A reflection on helping my parent in 2020
You know me better than I know myself. This separation has taken out a part of my heart, a part of me. Thank goodness for the phone and Internet so we can still hear each other’s voice.
The first time I tried to walk you through Zoom, you said that this was why you didn’t trust the Internet and its complicated ways.
It took a long time to convince you to accept my help. When they were telling us to air out our mail, you told me that you could get your own groceries, thank you very much. But you ended up letting me.
I was so happy that I could be there for you.
When I first had to grocery shop for you and found almost nothing that you wanted, I cried right then and there next to the empty stand of bananas you asked for.
The vast abundance of our country was gone in a matter of days after the pandemic began. I thought I had already failed you even before I could start to help.
We made shopping lists over the phone. Each time it ended in frustration or laughter because now I know where I get my stubbornness from. You only like a certain type of English muffin that there is no substitution for.
I remember the first time we came together after it all started. You told me to drop all the shopping bags by the door and you will sanitize them later. We gave air hugs instead of real ones.

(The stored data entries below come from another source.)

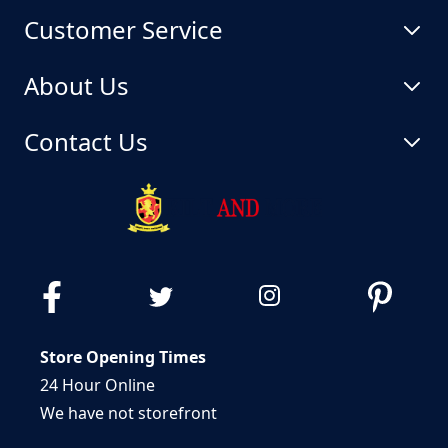
Customer Service
About Us
Contact Us
Store Opening Times
24 Hour Online
We have not storefront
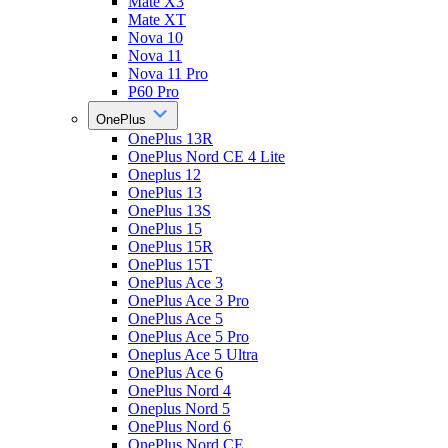
Mate X3
Mate XT
Nova 10
Nova 11
Nova 11 Pro
P60 Pro
OnePlus
OnePlus 13R
OnePlus Nord CE 4 Lite
Oneplus 12
OnePlus 13
OnePlus 13S
OnePlus 15
OnePlus 15R
OnePlus 15T
OnePlus Ace 3
OnePlus Ace 3 Pro
OnePlus Ace 5
OnePlus Ace 5 Pro
Oneplus Ace 5 Ultra
OnePlus Ace 6
OnePlus Nord 4
Oneplus Nord 5
OnePlus Nord 6
OnePlus Nord CE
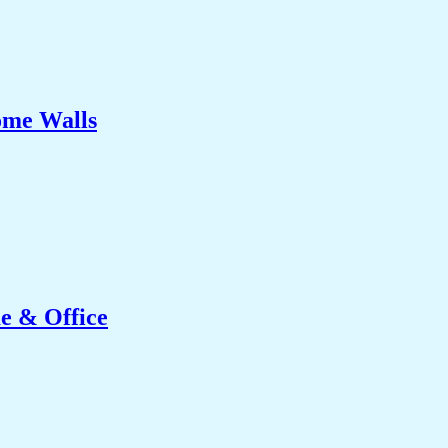
ome Walls
e & Office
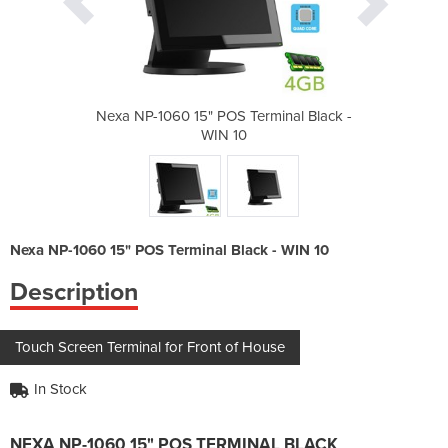
rminal Black -
Nexa NP-1060 15" POS Terminal Black -
Nexa NP-1060 
WIN 10
Nexa NP-1060 15" POS Terminal Black - WIN 10
Description
Touch Screen Terminal for Front of House
In Stock
NEXA NP-1060 15" POS TERMINAL BLACK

A few months later you welcomed me back into your home and I wore a mask. I might have washed my hands a million times that day. Part of me was so scared to be there, but you had asked me to come.
The isolation had taken its toll on both of us.

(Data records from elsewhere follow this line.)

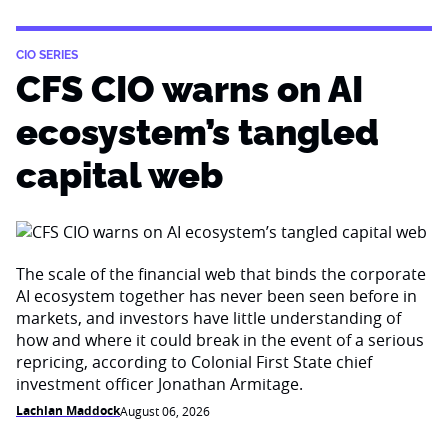
CIO SERIES
CFS CIO warns on AI
ecosystem’s tangled
capital web
The scale of the financial web that binds the corporate
AI ecosystem together has never been seen before in
markets, and investors have little understanding of
how and where it could break in the event of a serious
repricing, according to Colonial First State chief
investment officer Jonathan Armitage.
Lachlan Maddock
August 06, 2026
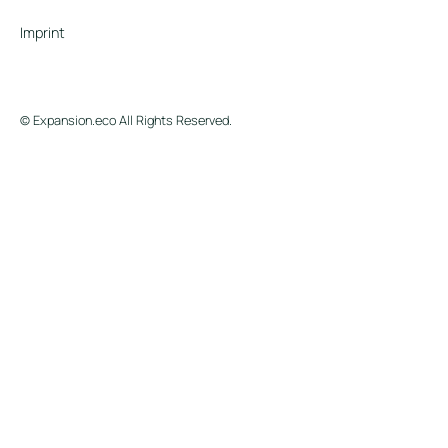
Imprint
© Expansion.eco All Rights Reserved.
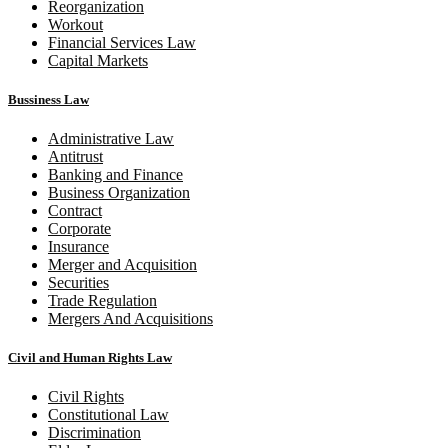
Reorganization
Workout
Financial Services Law
Capital Markets
Bussiness Law
Administrative Law
Antitrust
Banking and Finance
Business Organization
Contract
Corporate
Insurance
Merger and Acquisition
Securities
Trade Regulation
Mergers And Acquisitions
Civil and Human Rights Law
Civil Rights
Constitutional Law
Discrimination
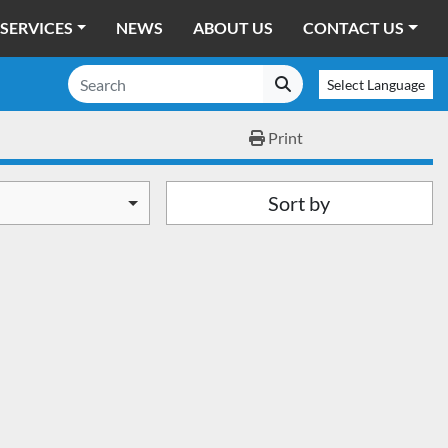
SERVICES
NEWS
ABOUT US
CONTACT US
Select Language
Print
Sort by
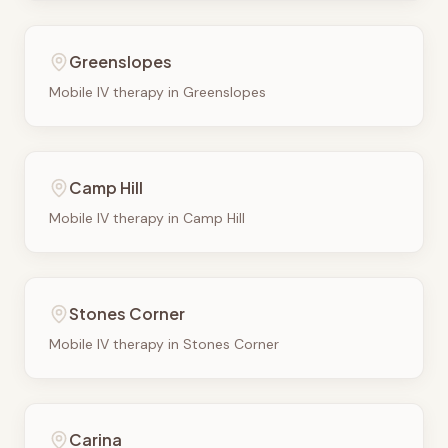
Greenslopes
Mobile IV therapy in
Greenslopes
Camp Hill
Mobile IV therapy in
Camp Hill
Stones Corner
Mobile IV therapy in
Stones Corner
Carina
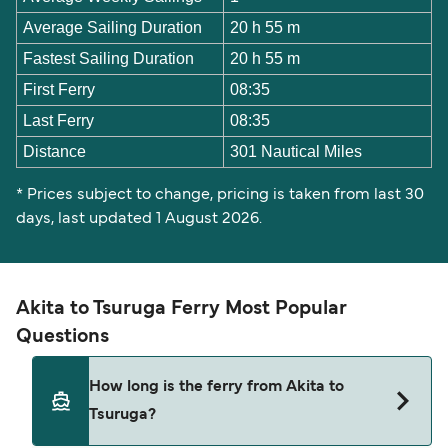
Average Sailing Duration
20 h 55 m
Fastest Sailing Duration
20 h 55 m
First Ferry
08:35
Last Ferry
08:35
Distance
301 Nautical Miles
* Prices subject to change, pricing is taken from last 30
days, last updated 1 August 2026.
Akita to Tsuruga Ferry Most Popular
Questions
How long is the ferry from Akita to
Tsuruga?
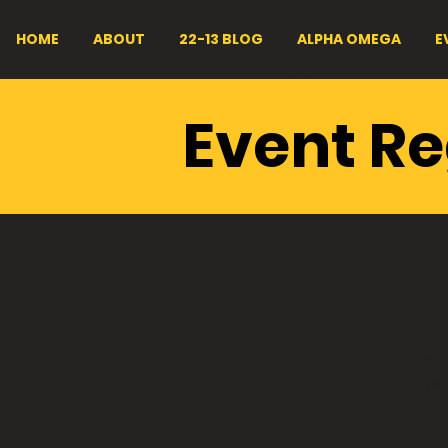
HOME
ABOUT
22-13 BLOG
ALPHA OMEGA
E
CVMA®
Event Re
Dinner
Join
wh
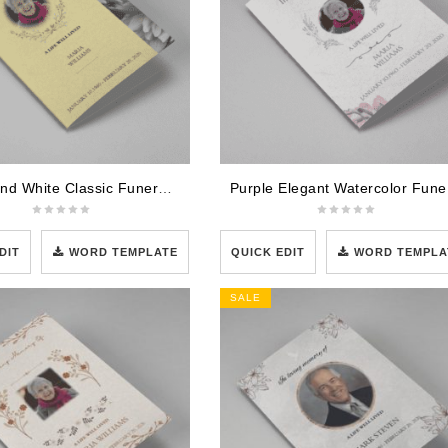
Brown and White Classic Funeral Program Template
Purpl
DIT
WORD TEMPLATE
QUICK EDIT
WORD TEMPLA
SALE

Through it all, we prayed. We prayed for strength and for the courage to continue on through it all.
I want you to know that I am here for you. You don’t always need to be the helper and the doer. I know it is automatic for you after caring for me all these years.
Maybe someday you can pass the torch to me so you can have more time to do what fills you. You can fill your arms with grandbabies and enjoy more quiet moments in your garden.
Maybe this year will be about hope and appreciating all that we have. For I certainly appreciate you and all you have done for me.